We know a few facts about the early life of Rose Wilder Lane. We know that she was born on Dec. 5, 1886, in a claim shanty outside the town of De Smet, in Dakota Territory. Her parents were 19-year-old Laura Ingalls Wilder and 29-year-old Almanzo Wilder. Rose would be their only child; a son born in 1889 did not survive. After family illness, crop failures, and a house fire, the bank took the claim and the Wilders moved in with Laura's parents in De Smet, then with Almanzo's parents in Spring Valley MN. In 1890, they movedto Westville FL, hoping that the warm climate would improve Almanzo's health. But they were Plains people, and the Florida heat and humidity proved uncomfortable, so in 1892 they took the train back to De Smet, where Laura worked as a dressmaker and Almanzo did odd jobs around town. By 1894, they had saved $100--enough, they hoped, to buy a farm in the "Land of the Big Red Apple," in southwestern Missouri, near Mansfield the "Gem City of the Ozarks." They moved there in 1894. Just seven years old, Rose was already a well-traveled child, and travel would be in her blood until the end of her days.

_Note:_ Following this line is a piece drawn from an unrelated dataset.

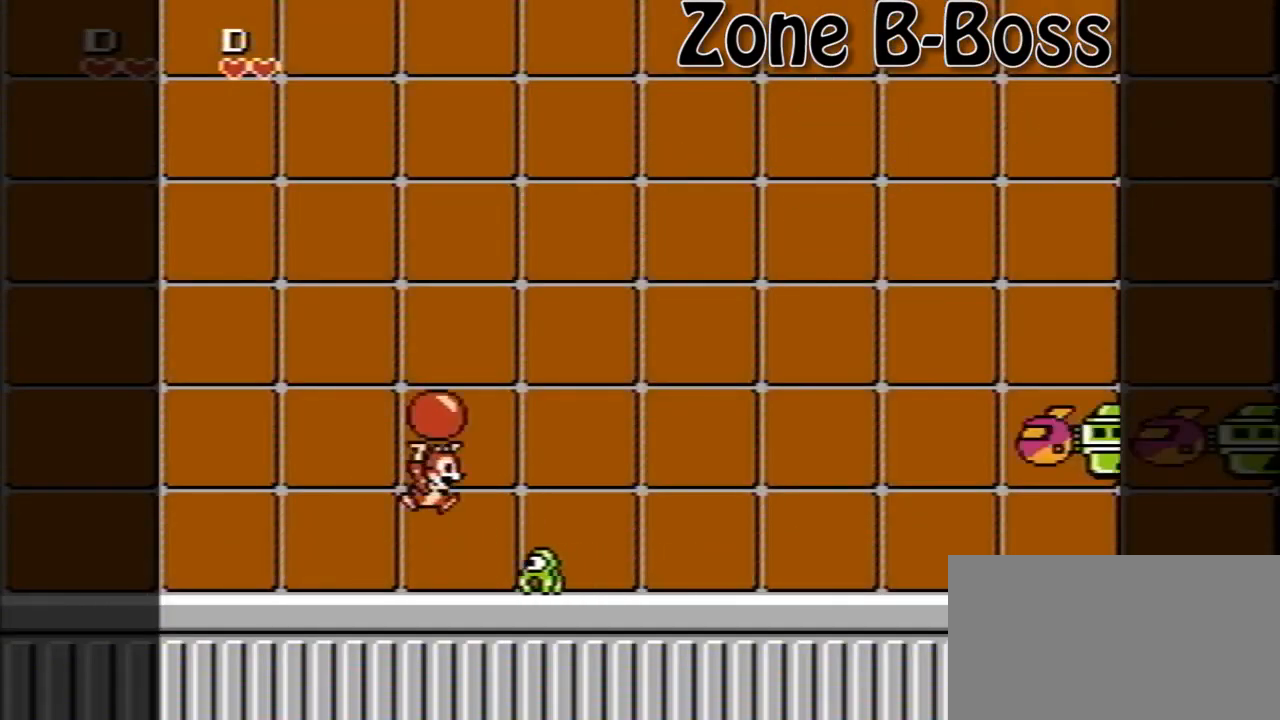
{"buttons": ["A"], "events": [[120, "A", "up"], [280, "DPAD_RIGHT", "up"], [480, "A", "down"]]}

Those are facts. The rest of what we know about Rose's childhood comes from her--and since she was a consummate storyteller, the stories are embellished. But that's what makes a good story, isn't it? Take, for instance, the story she tells about the unsmiling and determined little girl in the calico dress, crocheted collar, and tatted cuffs who is pictured above. In the foreword to her mother's diary of the trip from De Smet to Mansfield (On the Way Home), she writes:
"I
was 2 years 4 months when this picture was taken in April, 1889. I remember the
picture-taking well, was impressed by the photographer’s stupid pretense that
there was a little bird in the camera. The photographer also kept putting my
right hand on top of the left, and I kept changing them back because I wanted
my carnelian ring to show. And in the end I won out."
Rose had a remarkable memory, an even more remarkable gift for story, and a way of enlarging personal experience that made it memorable and special. You can read more about her early childhood inOn the Way Homeand in several pieces collected in The Little House Sampler: "Rose Wilder Lane, by Herself"; "Memories of Grandma's House"; and "Innocence," a darkly compelling short story based on the Wilders' time in the piney woods of the Florida Panhandle. "Innocence" won second prize in the O'Henry Awards for 1922--and it wasn't the only O'Henry Prize Rose would win in her writing career.
Reading note, from Rose's foreword to On The Way Home, p. 12, describing the Wilders' going-away from De Smet in 1894: "Away from Grandma's house with its rag-carpets and rocking-chair, the hymn books on the organ, my very own footstool; away from the chalky schoolroom where angelic Miss Barrows taught Kindergarten, Primer, First and Second Readers; away from the summer sidewalks where grasshoppers hopped in the dry grass and the silver-lined poplar leaves rattled overhead; away from the gaunt gray empty house, and from Mrs. Sherwood and her sister who sometimes on sweltering afternoons asked me to fech ten cents' worth of icecre am from the far-away icecream parlor, and shared it with me; away from De Smet to The Land of the Big Red Apple."